With more than 10,000 cataloged species and often confused with termites, ants are insects with different hierarchical levels within a colony (eusociality). They are divided into castes according to their functions. The castes comprise workers (sterile females), fertile males and queens (fertile females).
In the colonies, individuals have morphologies adapted to their functions. The larvae develop according to the food they receive, turning into breeders or workers. Females and winged males are the individuals responsible for breeding. The workers are sterile and wingless females who are responsible for all other functions, such as cleaning the nest, feeding, protection and attack.
Generally, ants' nests consist of a system of interconnected tunnels or passages also connected to the outside. Depending on the species, nests can be built under tiles, door frames, floors, holes in tree trunks and/or directly in the ground.
They are present almost everywhere on the planet, not being found only in the polar regions.
Saúvas (Atta spp) and quenquéns (Acromyrmex spp) are known as leaf-cutting ants for cutting various types of plants that they use to grow the fungi on which they feed. They can cause big economic losses in several crops such as sugarcane, pasture areas, reforestation areas, among others. Some species of Atta, for example, are able to defoliate an entire orange tree within 24 hours.

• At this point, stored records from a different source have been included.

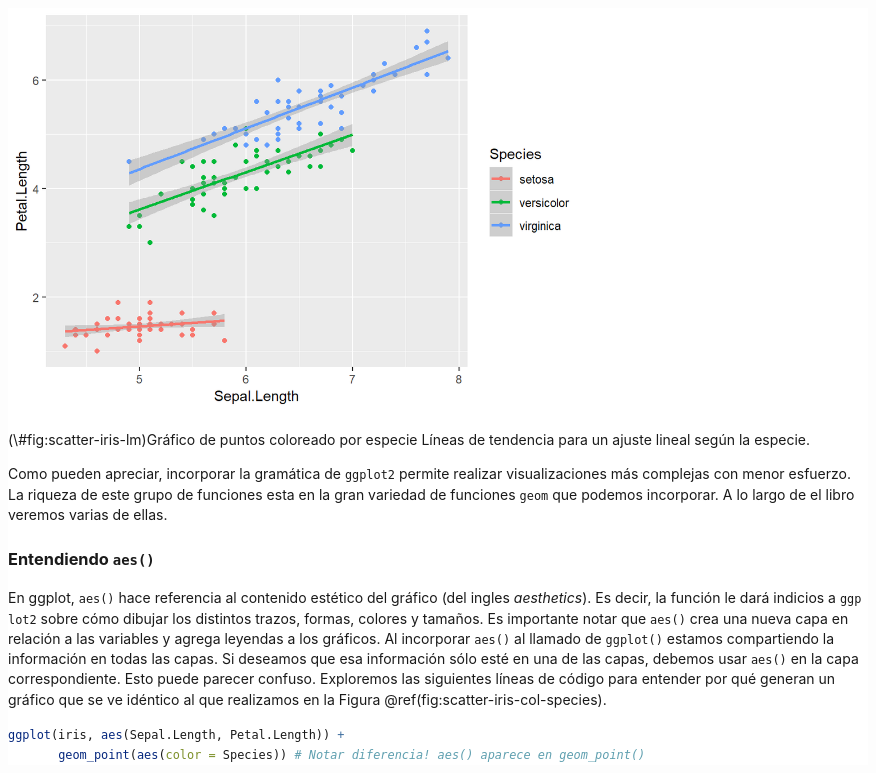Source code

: <img src="04-Exploracion_files/figure-html/scatter-iris-lm-1.png" alt="Gráfico de puntos coloreado por especie Líneas de tendencia para un ajuste lineal según la especie." width="576" />
<p class="caption">(\#fig:scatter-iris-lm)Gráfico de puntos coloreado por especie Líneas de tendencia para un ajuste lineal según la especie.</p>
</div>

Como pueden apreciar, incorporar la gramática de `ggplot2` permite realizar visualizaciones más complejas con menor esfuerzo. La riqueza de este grupo de funciones esta en la gran variedad de funciones `geom` que podemos incorporar. A lo largo de el libro veremos varias de ellas.

### Entendiendo `aes()`

En ggplot, `aes()` hace referencia al contenido estético del gráfico (del ingles *aesthetics*). Es decir, la función le dará indicios a `ggplot2` sobre cómo dibujar los distintos trazos, formas, colores y tamaños. Es importante notar que `aes()` crea una nueva capa en relación a las variables y agrega leyendas a los gráficos. Al incorporar `aes()` al llamado de `ggplot()` estamos compartiendo la información en todas las capas. Si deseamos que esa información sólo esté en una de las capas, debemos usar `aes()` en la capa correspondiente. Esto puede parecer confuso. Exploremos las siguientes líneas de código para entender por qué generan un gráfico que se ve idéntico al que realizamos en la Figura \@ref(fig:scatter-iris-col-species).


```r
ggplot(iris, aes(Sepal.Length, Petal.Length)) +
       geom_point(aes(color = Species)) # Notar diferencia! aes() aparece en geom_point()
```
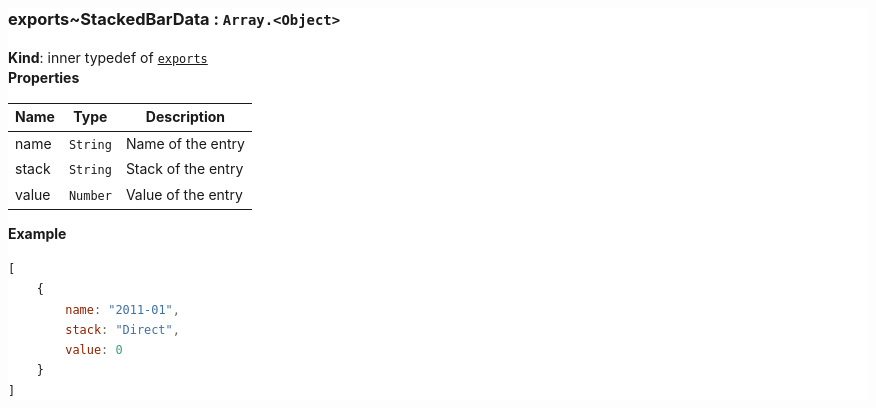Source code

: ### exports~StackedBarData : <code>Array.&lt;Object&gt;</code>
**Kind**: inner typedef of [<code>exports</code>](#exp_module_Stacked-bar--exports)  
**Properties**

| Name | Type | Description |
| --- | --- | --- |
| name | <code>String</code> | Name of the entry |
| stack | <code>String</code> | Stack of the entry |
| value | <code>Number</code> | Value of the entry |

**Example**  
```js
[
    {
        name: "2011-01",
        stack: "Direct",
        value: 0
    }
]
```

They preferably consume foods rich in fat or sweet substances, and for this reason are also known as sugar ants. These ants have a habit of moving in well-defined lines and can build their nests in holes in domestic environments, such as inside walls or under floors. It is a potential risk to public health because they are mechanical vectors of bacteria and can cause infections when they infest hospitals. Due to the rapid growth of the colony, this is one of the most difficult species to control.